Junges Porzellandesign auf Bauhaus-Spuren

Weimar. Die schönen Gründe für einen Besuch des Schloß Belvedere häufen sich. Überrascht der Park mit täglich wechselnden Sichten und Farben, so begeistert die Porzellanausstellung im Schloss jedes Mal und gestattet – auch dank der gerade neu entdeckten Porzellanliebe – immer wieder ein Gefühl des Respekts und des Könnens der Macher. Die Thüringer verstehen auch heute noch ihr Handwerk und haben auch dank moderner Ideen und Technologien über Deutschland hinaus einen gut klingenden Namen. Davon konnten sich die Kuratoren des inzwischen siebten internationalen Porzellanworkshops „KAHLA kreativ“, der Ende 2018 vier Wochen lang stattfand, überzeugen. Mit ihren unterschiedlichen Perspektiven aus den Bereichen Keramik-, Möbel- und Industriedesign sowie Freier Kunst interpretierten die zwölf Teilnehmerinnen und Teilnehmer (100 Bewerbungen lagen vor) aus sieben Nationen das Motto des Workshops jeweils sehr individuell. Und wie konnte es auch anders sein: Vor dem Hintergrund des Bauhaus-Jubiläums 2019 knüpften die Künstler an die Idee der Kunst- und Designschule an, Ernährung mit gemeinschaftlichen Arbeiten und Leben zu verbinden.
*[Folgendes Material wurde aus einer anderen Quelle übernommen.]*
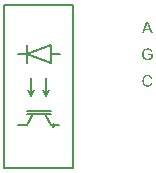
<source format=gto>
G04 Layer_Color=65535*
%FSTAX24Y24*%
%MOIN*%
G70*
G01*
G75*
%ADD16C,0.0050*%
G36*
X031948Y034481D02*
X031892D01*
X031848Y034595D01*
X031689D01*
X031648Y034481D01*
X031595D01*
X031739Y034859D01*
X031794D01*
X031948Y034481D01*
D02*
G37*
G36*
X031792Y033093D02*
X031797Y033093D01*
X031803Y033092D01*
X031809Y033092D01*
X031816Y033091D01*
X031831Y033087D01*
X031847Y033082D01*
X031855Y033078D01*
X031863Y033074D01*
X031871Y03307D01*
X031878Y033065D01*
X031879Y033064D01*
X03188Y033063D01*
X031881Y033062D01*
X031884Y033059D01*
X031887Y033057D01*
X031891Y033053D01*
X031895Y033048D01*
X031899Y033044D01*
X031904Y033038D01*
X031908Y033032D01*
X031913Y033025D01*
X031917Y033018D01*
X031921Y03301D01*
X031925Y033002D01*
X031932Y032983D01*
X031883Y032972D01*
Y032972D01*
X031882Y032974D01*
X031881Y032976D01*
X03188Y032979D01*
X031879Y032982D01*
X031877Y032986D01*
X031873Y032995D01*
X031868Y033005D01*
X031861Y033015D01*
X031853Y033024D01*
X031844Y033032D01*
X031843Y033033D01*
X031839Y033035D01*
X031834Y033038D01*
X031827Y033042D01*
X031818Y033046D01*
X031807Y033048D01*
X031795Y033051D01*
X031781Y033051D01*
X031777D01*
X031774Y033051D01*
X03177D01*
X031766Y03305D01*
X031756Y033048D01*
X031744Y033046D01*
X031732Y033042D01*
X03172Y033037D01*
X031709Y03303D01*
X031708D01*
X031707Y033029D01*
X031704Y033026D01*
X031699Y033021D01*
X031693Y033015D01*
X031686Y033007D01*
X031679Y032998D01*
X031673Y032986D01*
X031668Y032974D01*
Y032973D01*
X031667Y032972D01*
X031667Y03297D01*
X031666Y032967D01*
X031665Y032964D01*
X031664Y03296D01*
X031662Y032951D01*
X03166Y03294D01*
X031658Y032928D01*
X031657Y032915D01*
X031656Y032901D01*
Y0329D01*
Y032899D01*
Y032896D01*
Y032893D01*
X031657Y032889D01*
Y032884D01*
X031657Y032879D01*
X031658Y032873D01*
X03166Y03286D01*
X031662Y032845D01*
X031665Y032831D01*
X03167Y032817D01*
Y032816D01*
X031671Y032815D01*
X031672Y032813D01*
X031673Y032811D01*
X031676Y032804D01*
X03168Y032797D01*
X031687Y032788D01*
X031694Y032779D01*
X031703Y03277D01*
X031713Y032763D01*
X031714D01*
X031714Y032762D01*
X031716Y032761D01*
X031718Y03276D01*
X031725Y032758D01*
X031733Y032754D01*
X031742Y032751D01*
X031753Y032748D01*
X031765Y032746D01*
X031778Y032745D01*
X031782D01*
X031785Y032746D01*
X031788D01*
X031793Y032747D01*
X031803Y032748D01*
X031813Y032751D01*
X031826Y032756D01*
X031837Y032762D01*
X031849Y03277D01*
X031849Y03277D01*
X03185Y032771D01*
X031853Y032774D01*
X031858Y03278D01*
X031865Y032788D01*
X031871Y032798D01*
X031878Y03281D01*
X031884Y032825D01*
X031888Y032842D01*
X031938Y032829D01*
Y032828D01*
X031938Y032826D01*
X031937Y032823D01*
X031936Y032819D01*
X031933Y032814D01*
X031931Y032808D01*
X031929Y032801D01*
X031925Y032794D01*
X031918Y032779D01*
X031907Y032763D01*
X031896Y032748D01*
X031889Y032741D01*
X031881Y032735D01*
X031881Y032735D01*
X03188Y032734D01*
X031877Y032732D01*
X031874Y03273D01*
X03187Y032728D01*
X031865Y032725D01*
X03186Y032722D01*
X031854Y032719D01*
X031847Y032716D01*
X031839Y032713D01*
X031831Y03271D01*
X031822Y032708D01*
X031803Y032704D01*
X031793Y032703D01*
X031782Y032703D01*
X031776D01*
X031771Y032703D01*
X031766D01*
X03176Y032704D01*
X031754Y032705D01*
X031747Y032706D01*
X031731Y032709D01*
X031714Y032713D01*
X031698Y03272D01*
X03169Y032723D01*
X031682Y032728D01*
X031682Y032728D01*
X03168Y032729D01*
X031679Y032731D01*
X031676Y032732D01*
X031669Y032738D01*
X031661Y032746D01*
X031651Y032756D01*
X031642Y032769D01*
X031632Y032783D01*
X031624Y0328D01*
Y0328D01*
X031623Y032802D01*
X031622Y032804D01*
X031621Y032808D01*
X031619Y032812D01*
X031618Y032817D01*
X031616Y032823D01*
X031614Y03283D01*
X031612Y032837D01*
X031611Y032845D01*
X031607Y032862D01*
X031605Y032881D01*
X031604Y032901D01*
Y032902D01*
Y032904D01*
Y032907D01*
X031605Y032911D01*
Y032916D01*
X031606Y032922D01*
X031606Y032929D01*
X031607Y032936D01*
X03161Y032952D01*
X031614Y03297D01*
X031619Y032987D01*
X031627Y033004D01*
Y033005D01*
X031628Y033006D01*
X031629Y033008D01*
X031631Y033012D01*
X031633Y033015D01*
X031636Y033019D01*
X031644Y033029D01*
X031652Y03304D01*
X031663Y033051D01*
X031676Y033062D01*
X031691Y033071D01*
X031691D01*
X031693Y033072D01*
X031695Y033073D01*
X031698Y033074D01*
X031702Y033076D01*
X031706Y033078D01*
X031712Y03308D01*
X031718Y033082D01*
X031724Y033085D01*
X031731Y033086D01*
X031747Y033091D01*
X031764Y033093D01*
X031782Y033094D01*
X031788D01*
X031792Y033093D01*
D02*
G37*
G36*
X031796Y033979D02*
X031801D01*
X03181Y033978D01*
X031821Y033976D01*
X031834Y033974D01*
X031847Y033971D01*
X031859Y033966D01*
X03186D01*
X031861Y033965D01*
X031863Y033965D01*
X031865Y033964D01*
X031871Y033961D01*
X031878Y033956D01*
X031887Y033951D01*
X031896Y033945D01*
X031904Y033938D01*
X031912Y033929D01*
X031912Y033928D01*
X031915Y033925D01*
X031918Y03392D01*
X031923Y033912D01*
X031927Y033904D01*
X031932Y033893D01*
X031936Y033881D01*
X03194Y033867D01*
X031895Y033855D01*
Y033855D01*
X031894Y033856D01*
X031894Y033859D01*
X031892Y033865D01*
X031889Y033872D01*
X031886Y033878D01*
X031883Y033886D01*
X031879Y033893D01*
X031874Y0339D01*
X031874Y033901D01*
X031872Y033903D01*
X031869Y033906D01*
X031865Y03391D01*
X03186Y033914D01*
X031854Y033919D01*
X031847Y033923D01*
X031838Y033927D01*
X031837Y033927D01*
X031834Y033929D01*
X031829Y03393D01*
X031822Y033932D01*
X031815Y033934D01*
X031806Y033935D01*
X031796Y033937D01*
X031786Y033937D01*
X03178D01*
X031774Y033937D01*
X031766Y033936D01*
X031757Y033934D01*
X031746Y033933D01*
X031737Y03393D01*
X031727Y033926D01*
X031726Y033926D01*
X031723Y033925D01*
X031718Y033922D01*
X031712Y033919D01*
X031706Y033915D01*
X031699Y03391D01*
X031693Y033905D01*
X031686Y033899D01*
X031686Y033898D01*
X031684Y033896D01*
X031681Y033892D01*
X031678Y033888D01*
X031674Y033882D01*
X03167Y033876D01*
X031666Y033869D01*
X031663Y033861D01*
Y033861D01*
X031662Y033859D01*
X031662Y033858D01*
X031661Y033855D01*
X031659Y033852D01*
X031658Y033848D01*
X031656Y033839D01*
X031653Y033827D01*
X031651Y033814D01*
X031649Y0338D01*
X031648Y033785D01*
Y033785D01*
Y033783D01*
Y033781D01*
X031649Y033776D01*
Y033772D01*
X03165Y033767D01*
X03165Y033761D01*
X031651Y033756D01*
X031652Y033742D01*
X031656Y033728D01*
X03166Y033714D01*
X031666Y0337D01*
Y033699D01*
X031666Y033698D01*
X031667Y033696D01*
X031669Y033694D01*
X031673Y033688D01*
X031678Y033681D01*
X031685Y033673D01*
X031694Y033664D01*
X031704Y033656D01*
X031716Y033649D01*
X031716D01*
X031718Y033649D01*
X031719Y033647D01*
X031722Y033647D01*
X031724Y033646D01*
X031729Y033644D01*
X031737Y033641D01*
X031748Y033638D01*
X03176Y033635D01*
X031773Y033634D01*
X031787Y033633D01*
X031792D01*
X031799Y033634D01*
X031807Y033635D01*
X031816Y033636D01*
X031827Y033638D01*
X031839Y033641D01*
X03185Y033645D01*
X031851D01*
X031851Y033646D01*
X031853Y033646D01*
X031855Y033647D01*
X031861Y03365D01*
X031868Y033653D01*
X031875Y033657D01*
X031883Y033662D01*
X03189Y033667D01*
X031897Y033672D01*
Y033744D01*
X031786D01*
Y033788D01*
X031946D01*
Y033647D01*
X031946Y033647D01*
X031945Y033646D01*
X031943Y033645D01*
X03194Y033643D01*
X031936Y03364D01*
X031932Y033638D01*
X031923Y033631D01*
X031911Y033624D01*
X031898Y033616D01*
X031884Y033609D01*
X03187Y033603D01*
X031869D01*
X031868Y033603D01*
X031866Y033602D01*
X031863Y033601D01*
X031859Y0336D01*
X031855Y033598D01*
X03185Y033597D01*
X031845Y033596D01*
X031833Y033593D01*
X03182Y033591D01*
X031805Y033589D01*
X03179Y033589D01*
X031784D01*
X03178Y033589D01*
X031775D01*
X031769Y03359D01*
X031763Y03359D01*
X031756Y033592D01*
X03174Y033594D01*
X031723Y033598D01*
X031705Y033604D01*
X031688Y033612D01*
X031688Y033613D01*
X031686Y033613D01*
X031684Y033615D01*
X031681Y033617D01*
X031677Y033619D01*
X031673Y033622D01*
X031663Y03363D01*
X031651Y033639D01*
X03164Y033651D01*
X031629Y033665D01*
X03162Y033681D01*
Y033681D01*
X031618Y033683D01*
X031617Y033685D01*
X031616Y033689D01*
X031614Y033693D01*
X031612Y033698D01*
X03161Y033704D01*
X031608Y033711D01*
X031606Y033718D01*
X031604Y033726D01*
X0316Y033743D01*
X031598Y033762D01*
X031597Y033782D01*
Y033783D01*
Y033785D01*
Y033787D01*
X031597Y033791D01*
Y033797D01*
X031598Y033802D01*
X031598Y033809D01*
X031599Y033816D01*
X031602Y033832D01*
X031606Y033849D01*
X031612Y033867D01*
X03162Y033885D01*
Y033886D01*
X031621Y033888D01*
X031622Y03389D01*
X031624Y033893D01*
X031627Y033897D01*
X031629Y033901D01*
X031636Y033912D01*
X031646Y033924D01*
X031657Y033935D01*
X031671Y033946D01*
X031678Y033952D01*
X031686Y033956D01*
X031686D01*
X031688Y033957D01*
X03169Y033958D01*
X031693Y03396D01*
X031697Y033962D01*
X031703Y033964D01*
X031708Y033966D01*
X031715Y033968D01*
X031722Y03397D01*
X031729Y033972D01*
X031746Y033976D01*
X031765Y033979D01*
X031786Y03398D01*
X031792D01*
X031796Y033979D01*
D02*
G37*
%LPC*%
G36*
X031765Y03482D02*
Y03482D01*
X031765Y034818D01*
Y034817D01*
X031764Y034814D01*
X031763Y03481D01*
X031762Y034806D01*
X03176Y034797D01*
X031757Y034786D01*
X031753Y034773D01*
X031749Y03476D01*
X031745Y034747D01*
X031703Y034636D01*
X031832D01*
X031792Y034741D01*
Y034741D01*
X031792Y034743D01*
X031791Y034745D01*
X03179Y034749D01*
X031788Y034753D01*
X031786Y034757D01*
X031783Y034768D01*
X031778Y034781D01*
X031773Y034794D01*
X031769Y034807D01*
X031765Y03482D01*
D02*
G37*
%LPD*%
D16*
X027008Y029985D02*
X029292D01*
Y035418D01*
X027008D02*
X029292D01*
X027008Y029985D02*
Y035418D01*
X027461Y033784D02*
X027756D01*
Y033489D02*
Y03408D01*
Y033784D02*
X028545Y034077D01*
X027756Y033784D02*
X028544Y033489D01*
X028552Y033489D02*
Y03408D01*
Y033784D02*
X028847D01*
X028622Y031467D02*
X028695Y031408D01*
X028622Y031349D02*
X028695Y031408D01*
X028347Y031802D02*
X028552Y031408D01*
X027756D02*
X027953Y031802D01*
X028552Y031408D02*
X028839D01*
X027461D02*
X027756D01*
Y031802D02*
X028552D01*
X028306Y032603D02*
X0284Y032406D01*
X028502Y032603D01*
X0284Y032406D02*
Y032997D01*
X027806Y032603D02*
X0279Y032406D01*
X028002Y032603D01*
X0279Y032406D02*
Y032997D01*
X027748Y031902D02*
X028544D01*
M02*

</source>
Gleichfalls hinterfragten die jungen Talente das Verhältnis von Gestaltung, Industrie und Handwerk. Spannende Antworten stammen von Aureline Caltagiron (FRAU), Anna Katanen (FIN), Raili Keiv (EST), Aneta Koutna (CZE), Xin Zhe Luo (CHN), Antje Pesel (D), Jonathan Radetz (D), Birgit Severin (D) und Maurice E. Zacher (D). Ihre interessanten „Ergebnisse“ machen nun „Sommerrast“ und können bis zum 26. Oktober dank Klassik Stiftung und Günther Raithel Stiftung in den Räumen des Belvederer Schlosses bewundert werden. Und die modernen Designobjekte treten unweigerlich mit der historischen Porzellansammlung in einen Dialog. Sie wirken keinesfalls störend, sie machen eher neugierig und fordern zum Nachdenken auf. Respektvoll, niemals aufdringlich erzählen so Porzellan-Generationen in den altehrwürdigen Räumen bis zum 27. Oktober ihre Geschichten – und manchmal sind sie nicht unähnlich.